They were produced as direct competitors for the Colt Model 1873 Single Action Army revolver. Unfortunately for Remington, even though the design was much more convenient for cleaning and cylinder removal, by the time they appeared on the scene Colt was already well established with the U.S. Army and civilians alike. No large military contracts were ever awarded to Remington. A handful saw service as side arms by Indian police on Western reservations.
As Remington was more known for rifles and shotguns, their distribution and advertising were inadequate, and therefore sales were slow.

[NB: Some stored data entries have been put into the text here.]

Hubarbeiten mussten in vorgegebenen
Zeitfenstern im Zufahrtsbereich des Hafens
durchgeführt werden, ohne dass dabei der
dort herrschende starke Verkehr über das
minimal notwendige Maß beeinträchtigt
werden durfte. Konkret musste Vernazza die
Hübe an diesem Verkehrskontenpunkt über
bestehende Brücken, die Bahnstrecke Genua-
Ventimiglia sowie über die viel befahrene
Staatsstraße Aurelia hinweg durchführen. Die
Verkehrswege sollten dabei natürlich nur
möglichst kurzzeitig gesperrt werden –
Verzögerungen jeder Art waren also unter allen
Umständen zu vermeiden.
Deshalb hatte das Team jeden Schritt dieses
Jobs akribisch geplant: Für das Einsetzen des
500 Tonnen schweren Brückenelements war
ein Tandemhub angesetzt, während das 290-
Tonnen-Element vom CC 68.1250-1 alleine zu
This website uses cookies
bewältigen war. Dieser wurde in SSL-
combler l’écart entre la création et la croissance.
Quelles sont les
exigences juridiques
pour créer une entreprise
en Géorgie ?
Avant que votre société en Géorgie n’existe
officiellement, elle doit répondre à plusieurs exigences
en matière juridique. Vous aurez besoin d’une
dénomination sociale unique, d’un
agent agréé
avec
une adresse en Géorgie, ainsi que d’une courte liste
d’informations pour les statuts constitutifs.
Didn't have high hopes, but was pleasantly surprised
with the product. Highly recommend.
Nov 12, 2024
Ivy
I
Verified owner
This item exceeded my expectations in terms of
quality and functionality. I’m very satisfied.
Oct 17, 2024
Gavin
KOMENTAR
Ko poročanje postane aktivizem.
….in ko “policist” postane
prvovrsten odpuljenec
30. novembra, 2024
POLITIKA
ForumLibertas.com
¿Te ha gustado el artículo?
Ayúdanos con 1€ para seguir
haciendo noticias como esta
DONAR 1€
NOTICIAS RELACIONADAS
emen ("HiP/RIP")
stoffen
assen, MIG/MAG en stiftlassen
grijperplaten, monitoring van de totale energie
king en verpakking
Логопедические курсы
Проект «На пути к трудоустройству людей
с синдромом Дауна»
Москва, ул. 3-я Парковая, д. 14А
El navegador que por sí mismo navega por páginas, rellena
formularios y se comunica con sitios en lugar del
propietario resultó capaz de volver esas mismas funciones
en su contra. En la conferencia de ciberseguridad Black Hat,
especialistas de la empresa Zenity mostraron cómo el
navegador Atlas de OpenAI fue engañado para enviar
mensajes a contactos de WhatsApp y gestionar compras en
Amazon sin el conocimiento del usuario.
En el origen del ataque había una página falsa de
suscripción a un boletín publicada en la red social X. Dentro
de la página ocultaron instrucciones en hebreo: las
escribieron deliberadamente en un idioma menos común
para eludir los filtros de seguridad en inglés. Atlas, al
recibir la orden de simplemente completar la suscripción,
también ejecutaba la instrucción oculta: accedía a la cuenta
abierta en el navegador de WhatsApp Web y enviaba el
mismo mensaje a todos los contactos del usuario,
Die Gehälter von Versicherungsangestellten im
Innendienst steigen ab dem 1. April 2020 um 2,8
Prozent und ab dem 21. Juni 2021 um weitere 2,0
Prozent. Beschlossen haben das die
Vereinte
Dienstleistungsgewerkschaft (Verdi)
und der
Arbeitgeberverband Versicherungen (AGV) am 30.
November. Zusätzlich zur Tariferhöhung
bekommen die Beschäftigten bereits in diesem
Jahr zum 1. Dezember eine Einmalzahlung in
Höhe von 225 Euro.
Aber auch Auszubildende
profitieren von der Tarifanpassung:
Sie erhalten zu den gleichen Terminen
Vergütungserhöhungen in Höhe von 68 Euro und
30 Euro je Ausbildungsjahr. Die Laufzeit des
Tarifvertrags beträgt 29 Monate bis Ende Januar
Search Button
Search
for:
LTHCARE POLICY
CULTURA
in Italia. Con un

By the time the Model 1890 was produced, sales of large bore single action revolvers had waned substantially in favor of the more convenient double action revolvers from Colt and Smith & Wesson. After only a short run the revolver was dropped from the product line to become just a footnote in firearms history, and a highly desirable rarity for today’s gun collectors. Slightly more than 2000 were manufactured.
The M-1890 was a large frame, single action 6-shot revolver only chambered for .44 Winchester Center Fire (.44 WCF or .44-40), as that was undoubtedly the most popular cartridge during American expansion in the west. It was only produced in two-barrel lengths, either 7 ½” or 5 ½” and could be had in nickel-plated or blued finishes. Remington Arms monogramed hard rubber grips completed the aesthetic package for the revolvers, and a swiveling lanyard ring in the butt.